Au détour d’une controverse sur Twitter à propos du Média et de Frustration dont il réclamait stupidement et méchamment l’arrêt, un type se faisant appeler « Gaston Crémieux » (je préfère nettement l’original), auteur pour le torchon de droite Franc-Tireur (où sévissent grâce à l’argent du milliardaire Kretinsky des phares de la pensée comme la plagiaire Caroline Fourest, le troll crypto-lepéniste Raphaël Enthoven ou Christophe Barbier, l’écharpe de plateaux télé), m’a mis sous le nez un thread de son crû censé prouver l’antisémitisme de Mélenchon et de la FI. D’abord amusé par l’obsession du bonhomme pour « l’autocritique », puis affligé par la somme d’accusations pourries qui, selon la loi de Brandolini, prendrait plus de temps à être réfutées qu’à être énoncées, je me suis finalement pris au jeu. Pour le fun. Alors que par ailleurs y a plein de trucs qui m’énervent chez JLM, hein.

C’est parti pour un examen point par point des « arguments » de « Gaston Crémieux ».

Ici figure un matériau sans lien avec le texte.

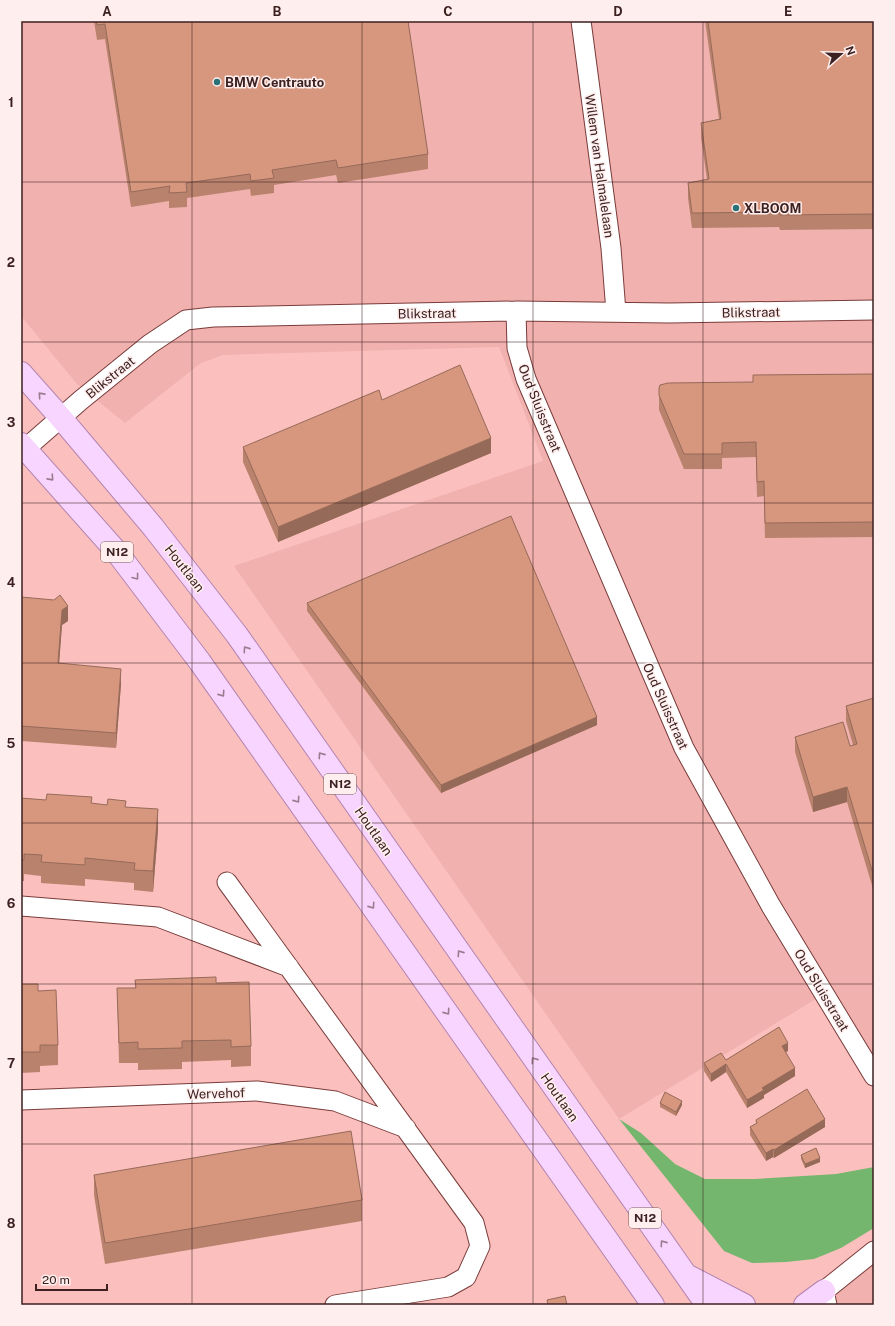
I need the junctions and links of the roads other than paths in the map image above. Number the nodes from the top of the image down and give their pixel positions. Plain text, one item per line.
1 (581, 21) edge
2 (874, 310) edge
3 (516, 311) junction
4 (616, 312) junction
5 (21, 373) edge
6 (61, 418) junction
7 (23, 447) edge
8 (227, 882) dead end
9 (21, 906) edge
10 (289, 967) junction
11 (874, 1076) edge
12 (21, 1100) edge
13 (406, 1128) junction
14 (874, 1251) edge
15 (686, 1275) junction
16 (825, 1298) edge
17 (335, 1305) edge
18 (653, 1305) edge
19 (707, 1305) edge
20 (744, 1305) edge
21 (805, 1305) edge

1 - 4 street, Willem van Halmalelaan
2 - 4 street, Blikstraat
3 - 4 street, Blikstraat
3 - 6 street, Blikstraat
3 - 11 street, Oud Sluisstraat
6 -> 5 main road, Houtlaan / N12
6 - 7 street, Blikstraat
15 -> 6 main road, Houtlaan / N12
7 -> 18 main road, N12
8 - 10 street
9 - 10 street
10 - 13 street
12 - 13 street, Wervehof
13 - 17 street
14 - 16 street
15 - 19 main road, Houtlaan / N12
15 - 20 main road
16 - 21 main road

« 1/L’exemple vient de haut avec la dérive de @jlmelenchon lui-même: en 2014, il dénonçait déjà à l’occasion d’une intervention israélienne à Gaza les « communautés agressives qui font la leçon au reste du Pays » (à 36’46) visant ici la communauté juive. »

Les institutions se proclamant représentantes de la communauté juive en France sont depuis plusieurs années des soutiens et des relais inconditionnels du colonialisme israélien, et même de la droite extrême israélienne. Mélenchon est en droit de critiquer ce fait, bien analysé par exemple dans cet article de Jean Stern

Il n’y a rien d’antisémite là-dedans.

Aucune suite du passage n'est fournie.